Capturing Yabroud would allow Syrian government forces to choke off a cross-border supply line of the foreign-backed militants from Lebanon.
The town is near the highway linking Damascus to the country’s former commercial hub of Aleppo in the north and to the Mediterranean coast in the west.
According to local reports, heavy fighting was continuing between Syrian troops and anti-Damascus insurgent factions, including the al-Qaeda-linked al-Nusra Front and the Islamic State of Iraq and the Levant (ISIL), both widely regarded as extremist terrorist groups that routinely commit atrocities in area under their control.
Thousands of people have fled Yabroud, a town of about 40,000 to 50,000 people roughly 60 kilometers north of Damascus, and the surrounding areas after it was shelled last month ahead of the government offensive.
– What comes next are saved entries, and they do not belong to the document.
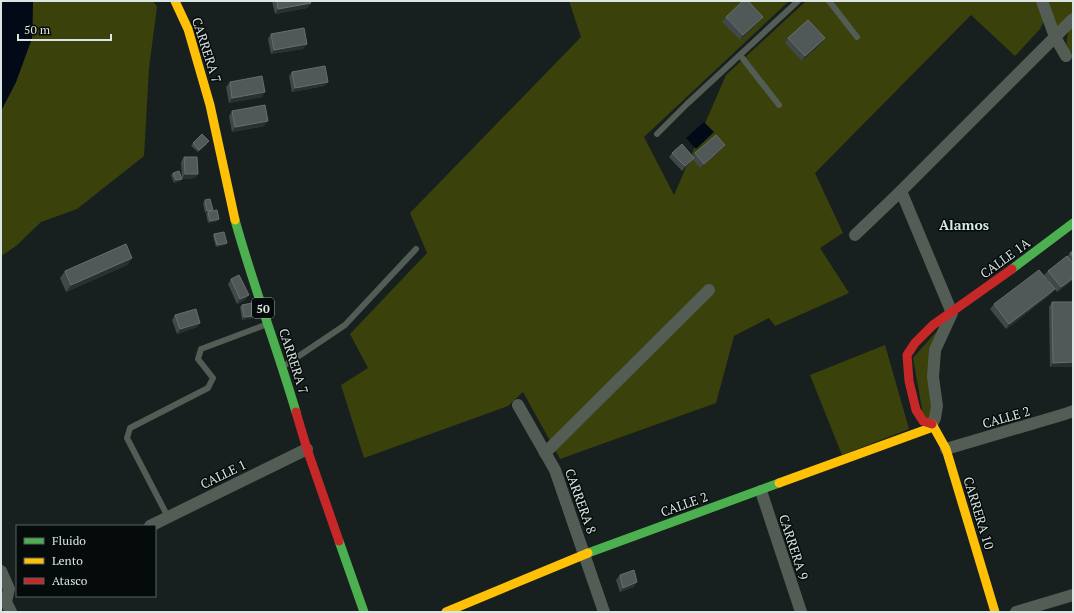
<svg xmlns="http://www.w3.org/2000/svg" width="1074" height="613" font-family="'PT Serif',serif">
	<rect width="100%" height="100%" fill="#17201e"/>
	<g fill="#3b410b">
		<polygon points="33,1 153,1 157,7 149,68 144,156 77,209 41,222 16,246 1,256 1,111 16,82 32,38"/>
		<polygon points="569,1 789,1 644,137 674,195 726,75 806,1 1038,1 1045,19 1040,29 1015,56 971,15 815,173 843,233 820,248 849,293 775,326 769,318 734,336 716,403 560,459 523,392 508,406 364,458 341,385 368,368 350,334 427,253 410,213 581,37"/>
		<polygon points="1047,1 1073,1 1073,13 1057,30"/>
		<path d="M1073 27V54C1064 45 1066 39 1070 28Z"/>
		<polygon points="944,323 934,417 924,420 913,358"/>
		<polygon points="885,345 909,429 842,455 810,375"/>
	</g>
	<g fill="#020917">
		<polygon points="1,1 33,1 32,38 16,82 1,111"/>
		<polygon points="704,122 714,132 696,149 686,138"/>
	</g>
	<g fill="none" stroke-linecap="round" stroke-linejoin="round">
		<g stroke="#535d55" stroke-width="6">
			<polyline points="829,1 857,37"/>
			<polyline points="740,55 779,105"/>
			<polyline points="657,134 687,104 798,1"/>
			<polyline points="287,364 345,325 416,249"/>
			<polyline points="168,517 127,438 130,428 208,388 213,378 198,359 201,349 265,325"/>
		</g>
		<g stroke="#535d55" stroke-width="12">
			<polyline points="1042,1 1055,37 1066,56"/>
			<polyline points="901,191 952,313 935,350 933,377 937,406 935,418 932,424"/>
			<polyline points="855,235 901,191 1073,19"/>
			<polyline points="518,405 555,470 604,612"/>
			<polyline points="946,449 1065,414 1073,411"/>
			<polyline points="545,453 709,290"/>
			<polyline points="761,491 801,612"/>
			<polyline points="150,526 307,449"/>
			<polyline points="1,571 9,589 6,602 11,612"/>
			<polyline points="1016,612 1073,595"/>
		</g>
		<g stroke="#4caf50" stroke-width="9">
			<path d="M235 220C253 285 277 348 296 412"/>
			<polyline points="1012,269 1073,223"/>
			<polyline points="339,541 364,612"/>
			<polyline points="588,553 779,483"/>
		</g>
		<g stroke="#ffc107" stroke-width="9">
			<polyline points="175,1 188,29 210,105 235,220"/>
			<polyline points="932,424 946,449 995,612"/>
			<polyline points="779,483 933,427"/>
			<polyline points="446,612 588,553"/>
		</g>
		<g stroke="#c62828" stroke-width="9">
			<polyline points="296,412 307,449 339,541"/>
			<polyline points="932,424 923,421 916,410 909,381 907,355 915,343 933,325 1012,269"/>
		</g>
	</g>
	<g fill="#414848">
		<polygon points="272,1 310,1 311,3 307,8 275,14"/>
		<polygon points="726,17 763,17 759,22 740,40 722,22"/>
		<polygon points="271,34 307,44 303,49 271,54 268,39"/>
		<polygon points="788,38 822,43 802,61 785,43"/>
		<polygon points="292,72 328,82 324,86 292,92 289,76"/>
		<polygon points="230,82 262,97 229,103 226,87"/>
		<polygon points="232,111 264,126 232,132 229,116"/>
		<polygon points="193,143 207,144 198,152 191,146"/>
		<polygon points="725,145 721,150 700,168 693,160 682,171 669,157 672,153 693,156 695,153"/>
		<polygon points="184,157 198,174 195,178 182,179 180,181 174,183 171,175 173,173 182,178 181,162"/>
		<polygon points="205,200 212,211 219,219 218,221 208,223 206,214 207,213 205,213 203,203"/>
		<polygon points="214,234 227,243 225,245 216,247 213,236"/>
		<polygon points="1073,251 1073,280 1057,292 1044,275 1048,271 1067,257 1070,253"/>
		<polygon points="132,258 127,265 66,292 60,278 65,271"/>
		<polygon points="231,279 245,300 237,304 228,284"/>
		<polygon points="1051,294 1006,329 990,309 994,304"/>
		<polygon points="1052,302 1073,367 1050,367 1049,307"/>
		<polygon points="242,305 254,316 253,318 242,320 240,307"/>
		<polygon points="175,315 197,327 177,334 172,320"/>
		<polygon points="620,575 634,587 620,592 616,580"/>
	</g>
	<g fill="#293130">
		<polygon points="311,3 307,8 275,14 278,9"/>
		<polygon points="763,17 759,22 740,40 743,35"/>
		<polygon points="825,38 822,43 802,61 805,56"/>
		<polygon points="307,44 303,49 271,54 274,50"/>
		<polygon points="328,82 324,86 292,92 295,88"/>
		<polygon points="265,92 262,97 229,103 232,98"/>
		<polygon points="268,121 264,126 232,132 235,127"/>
		<polygon points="725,145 721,150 700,168 704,164"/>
		<polygon points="694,158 691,162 682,171 685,166"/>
		<polygon points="185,174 198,174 195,178 182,179"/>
		<polygon points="182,179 180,181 174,183 176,180"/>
		<polygon points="213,210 211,212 208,212 207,213 205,213 207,211"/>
		<polygon points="219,219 218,221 208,223 210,221"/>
		<polygon points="227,243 225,245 216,247 217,245"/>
		<polygon points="132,258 127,265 66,292 71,285"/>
		<polygon points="1073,278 1073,280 1057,292 1061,287"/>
		<polygon points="1055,289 1051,294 1006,329 1009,324"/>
		<polygon points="249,295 245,300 237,304 240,299"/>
		<polygon points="254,316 253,318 242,320 244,317"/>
		<polygon points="200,323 197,327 177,334 180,329"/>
		<polygon points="1073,362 1073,367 1050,367 1053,363"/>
		<polygon points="637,582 634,587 620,592 623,588"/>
	</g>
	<g fill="#515958" stroke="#676f6e">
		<polygon points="277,1 310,1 311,3 278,9"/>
		<polygon points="743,1 748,1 763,17 743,35 726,17"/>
		<polygon points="808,20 825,38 805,56 788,38"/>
		<polygon points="304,28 307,44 274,50 271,34"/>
		<polygon points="325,66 328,82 295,88 292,72"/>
		<polygon points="262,76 265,92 232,98 230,82"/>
		<polygon points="265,105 268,121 235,127 232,111"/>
		<polygon points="202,134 209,141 199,150 193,143"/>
		<polygon points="716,135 725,145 704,164 695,153"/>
		<polygon points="682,144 694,158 685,166 672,153"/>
		<polygon points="184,157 197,157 198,174 185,174"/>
		<polygon points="179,171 182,179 176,180 173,173"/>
		<polygon points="210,199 213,210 207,211 205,200"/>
		<polygon points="217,210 219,219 210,221 208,212"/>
		<polygon points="224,232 227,243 217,245 214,234"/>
		<polygon points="126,244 132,258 71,285 65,271"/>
		<polygon points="1073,251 1073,257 1070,253"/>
		<polygon points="1067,256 1073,264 1073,278 1061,287 1048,271"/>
		<polygon points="1039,270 1055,289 1009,324 994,304"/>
		<polygon points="239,275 249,295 240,299 231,279"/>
		<polygon points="1052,302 1073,302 1073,362 1053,363"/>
		<polygon points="252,303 254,316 244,317 242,305"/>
		<polygon points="196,309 200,323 180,329 175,315"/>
		<polygon points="634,570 637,582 623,588 620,575"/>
	</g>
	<g text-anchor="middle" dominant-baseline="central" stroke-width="3" stroke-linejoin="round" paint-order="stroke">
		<rect fill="#050b0a" stroke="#9ba4a2" stroke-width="1" x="252" y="298" width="22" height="20" rx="3"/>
		<g font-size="12" font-weight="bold" fill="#dbe5e3">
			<text x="263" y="308">50</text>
		</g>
		<g font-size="13" fill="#dbe5e3" stroke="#050b0a">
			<text transform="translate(207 50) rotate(72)">CARRERA 7</text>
			<text transform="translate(1005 258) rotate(-36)">CALLE 1A</text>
			<text transform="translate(294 361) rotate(72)">CARRERA 7</text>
			<text transform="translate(1006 417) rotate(-16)">CALLE 2</text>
			<text transform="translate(223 474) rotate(-26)">CALLE 1</text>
			<text transform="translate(581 501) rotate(70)">CARRERA 8</text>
			<text transform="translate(684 504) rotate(-20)">CALLE 2</text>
			<text transform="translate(979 513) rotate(73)">CARRERA 10</text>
			<text transform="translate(794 547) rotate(72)">CARRERA 9</text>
		</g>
		<g font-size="14" font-weight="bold" fill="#d4eae5" stroke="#050b0a">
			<text x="964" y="224">Alamos</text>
		</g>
	</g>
	<rect width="1074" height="613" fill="none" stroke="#dbe5e3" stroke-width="4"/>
	<rect x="16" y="525" width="140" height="72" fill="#050b0a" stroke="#5b6261"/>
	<rect x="24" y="538" width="20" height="6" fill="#4caf50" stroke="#5b6261"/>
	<text x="52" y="545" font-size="12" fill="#dbe5e3">Fluido</text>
	<rect x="24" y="558" width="20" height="6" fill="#ffc107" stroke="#5b6261"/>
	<text x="52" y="565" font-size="12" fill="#dbe5e3">Lento</text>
	<rect x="24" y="578" width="20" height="6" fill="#c62828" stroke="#5b6261"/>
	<text x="52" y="585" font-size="12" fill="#dbe5e3">Atasco</text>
	<path d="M18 34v6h93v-6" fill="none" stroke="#dbe5e3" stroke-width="2"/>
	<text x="24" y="34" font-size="12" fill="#dbe5e3" stroke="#050b0a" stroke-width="3" paint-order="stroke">50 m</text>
</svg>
Syrian forces have been making steady gains against the foreign-backed militants along the highway as well as around Damascus and Aleppo in recent months, regaining the initiative in a destructive insurgency campaign that entered its fourth year this month.
This is while a senior al-Nusra commander was reported killed late Friday on the outskirts of Yabroud during shelling and clashes with Syrian army units backed by fighters from Lebanon’s Hezbollah resistance movement.
The insurgent commander, identified as Abu Azzam al-Kuwaiti, was the deputy leader of al-Nusra in Qalamoun, the mountainous zone between Damascus and the Lebanese border, where Yabroud is located.
An estimated 130,000 people are believed to have died during the foreign-sponsored Syrian insurgency campaign over the past three years. Millions have also been displaced due to the destructive crisis.